Aim of the task: Copy every line from the one containing "Clint Adams" through the last line of the records below, both included, and nothing else.

Records for this exercise:

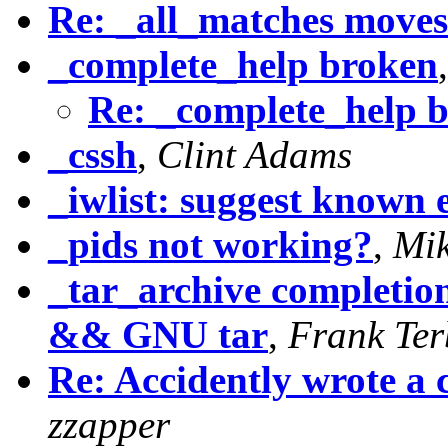
Re: _all_matches moves
_complete_help broken
Re: _complete_help 
_cssh
,
Clint Adams
_iwlist: suggest known e
_pids not working?
,
Mi
_tar_archive completio
&& GNU tar
,
Frank Ter
Re: Accidently wrote
zzapper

Response to this task:
Clint Adams
_iwlist: suggest known e
_pids not working?
,
Mi
_tar_archive completio
&& GNU tar
,
Frank Ter
Re: Accidently wrote
zzapper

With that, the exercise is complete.